Vive tu vida y no la de los demás
Vive tu vida porque eres una persona única e irrepetible, es decir, tienes unas cualidades que te hacen ser diferente a todos los demás. Pero además, tienes unos ideales que deben ser tu referente de acción en tu día a día para ser coherente entre aquello que piensas y aquello que dices. Algunas personas no viven su vida cuando se dejan llevar por el qué dirán. Una presión que todavía sigue muy vigente en los publos pequeños en donde todos los vecinos se conocen y en donde a veces, el rumor se convierte en una forma de entretenimiento y de pasatiempo. Sin embargo, los rumores hacen daño, por tanto, deben evitarse.

En otras ocasiones, algunos jóvenes también se sienten muy presionados ante las expectativas que sus padres depositaron en ellos.

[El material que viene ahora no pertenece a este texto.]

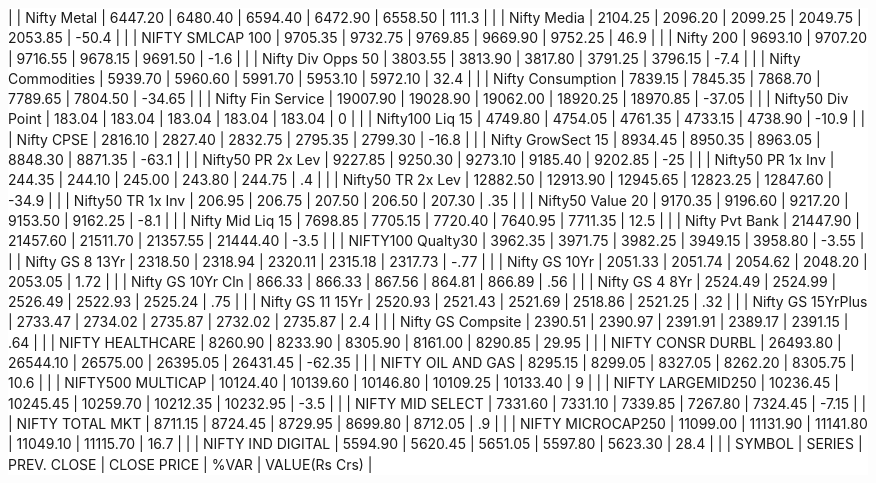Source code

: |  | Nifty Metal | 6447.20 | 6480.40 | 6594.40 | 6472.90 | 6558.50 | 111.3 |
|  | Nifty Media | 2104.25 | 2096.20 | 2099.25 | 2049.75 | 2053.85 | -50.4 |
|  | NIFTY SMLCAP 100 | 9705.35 | 9732.75 | 9769.85 | 9669.90 | 9752.25 | 46.9 |
|  | Nifty 200 | 9693.10 | 9707.20 | 9716.55 | 9678.15 | 9691.50 | -1.6 |
|  | Nifty Div Opps 50 | 3803.55 | 3813.90 | 3817.80 | 3791.25 | 3796.15 | -7.4 |
|  | Nifty Commodities | 5939.70 | 5960.60 | 5991.70 | 5953.10 | 5972.10 | 32.4 |
|  | Nifty Consumption | 7839.15 | 7845.35 | 7868.70 | 7789.65 | 7804.50 | -34.65 |
|  | Nifty Fin Service | 19007.90 | 19028.90 | 19062.00 | 18920.25 | 18970.85 | -37.05 |
|  | Nifty50 Div Point | 183.04 | 183.04 | 183.04 | 183.04 | 183.04 | 0 |
|  | Nifty100 Liq 15 | 4749.80 | 4754.05 | 4761.35 | 4733.15 | 4738.90 | -10.9 |
|  | Nifty CPSE | 2816.10 | 2827.40 | 2832.75 | 2795.35 | 2799.30 | -16.8 |
|  | Nifty GrowSect 15 | 8934.45 | 8950.35 | 8963.05 | 8848.30 | 8871.35 | -63.1 |
|  | Nifty50 PR 2x Lev | 9227.85 | 9250.30 | 9273.10 | 9185.40 | 9202.85 | -25 |
|  | Nifty50 PR 1x Inv | 244.35 | 244.10 | 245.00 | 243.80 | 244.75 | .4 |
|  | Nifty50 TR 2x Lev | 12882.50 | 12913.90 | 12945.65 | 12823.25 | 12847.60 | -34.9 |
|  | Nifty50 TR 1x Inv | 206.95 | 206.75 | 207.50 | 206.50 | 207.30 | .35 |
|  | Nifty50 Value 20 | 9170.35 | 9196.60 | 9217.20 | 9153.50 | 9162.25 | -8.1 |
|  | Nifty Mid Liq 15 | 7698.85 | 7705.15 | 7720.40 | 7640.95 | 7711.35 | 12.5 |
|  | Nifty Pvt Bank | 21447.90 | 21457.60 | 21511.70 | 21357.55 | 21444.40 | -3.5 |
|  | NIFTY100 Qualty30 | 3962.35 | 3971.75 | 3982.25 | 3949.15 | 3958.80 | -3.55 |
|  | Nifty GS 8 13Yr | 2318.50 | 2318.94 | 2320.11 | 2315.18 | 2317.73 | -.77 |
|  | Nifty GS 10Yr | 2051.33 | 2051.74 | 2054.62 | 2048.20 | 2053.05 | 1.72 |
|  | Nifty GS 10Yr Cln | 866.33 | 866.33 | 867.56 | 864.81 | 866.89 | .56 |
|  | Nifty GS 4 8Yr | 2524.49 | 2524.99 | 2526.49 | 2522.93 | 2525.24 | .75 |
|  | Nifty GS 11 15Yr | 2520.93 | 2521.43 | 2521.69 | 2518.86 | 2521.25 | .32 |
|  | Nifty GS 15YrPlus | 2733.47 | 2734.02 | 2735.87 | 2732.02 | 2735.87 | 2.4 |
|  | Nifty GS Compsite | 2390.51 | 2390.97 | 2391.91 | 2389.17 | 2391.15 | .64 |
|  | NIFTY HEALTHCARE | 8260.90 | 8233.90 | 8305.90 | 8161.00 | 8290.85 | 29.95 |
|  | NIFTY CONSR DURBL | 26493.80 | 26544.10 | 26575.00 | 26395.05 | 26431.45 | -62.35 |
|  | NIFTY OIL AND GAS | 8295.15 | 8299.05 | 8327.05 | 8262.20 | 8305.75 | 10.6 |
|  | NIFTY500 MULTICAP | 10124.40 | 10139.60 | 10146.80 | 10109.25 | 10133.40 | 9 |
|  | NIFTY LARGEMID250 | 10236.45 | 10245.45 | 10259.70 | 10212.35 | 10232.95 | -3.5 |
|  | NIFTY MID SELECT | 7331.60 | 7331.10 | 7339.85 | 7267.80 | 7324.45 | -7.15 |
|  | NIFTY TOTAL MKT | 8711.15 | 8724.45 | 8729.95 | 8699.80 | 8712.05 | .9 |
|  | NIFTY MICROCAP250 | 11099.00 | 11131.90 | 11141.80 | 11049.10 | 11115.70 | 16.7 |
|  | NIFTY IND DIGITAL | 5594.90 | 5620.45 | 5651.05 | 5597.80 | 5623.30 | 28.4 |
|  | SYMBOL | SERIES | PREV. CLOSE | CLOSE PRICE | %VAR | VALUE(Rs Crs) |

Algo que puede suceder en el terreno personal, por ejemplo, cuando tu padre no acepta a tu pareja, o también, en el terreno profesional, cuando una madre aspira a que su hijo estudie derecho, simplemente, por tradición familiar. Es bueno escuchar los consejos de los demás, especialmente, cuando proceden de personas cercanas que te aprecian. Sin embargo, la última palabra sobre qué es lo que quieres hacer con tu vida es tuya.

También puede suceder, en el caso de las personas envidiosas, que son incapaces de disfrutar de sus propios logros ante la tristeza que sienten por el gozo ajeno. La envidia es malísima porque corroe el interior de la persona a nivel emocional, de hecho, filósofos como Tomás de Aquino afirman que se trata de un tipo de tristeza que se produce a partir del bien ajeno. Por tanto, aprende a alegrarte de las cosas buenas que suceden a las personas de tu entorno y ayúdales en los momentos de dificultad.

La vida es un regalo que tiene fecha de caducidad. Motivo más que suficiente para entender que debes aprovechar el tiempo para poder ser feliz de verdad.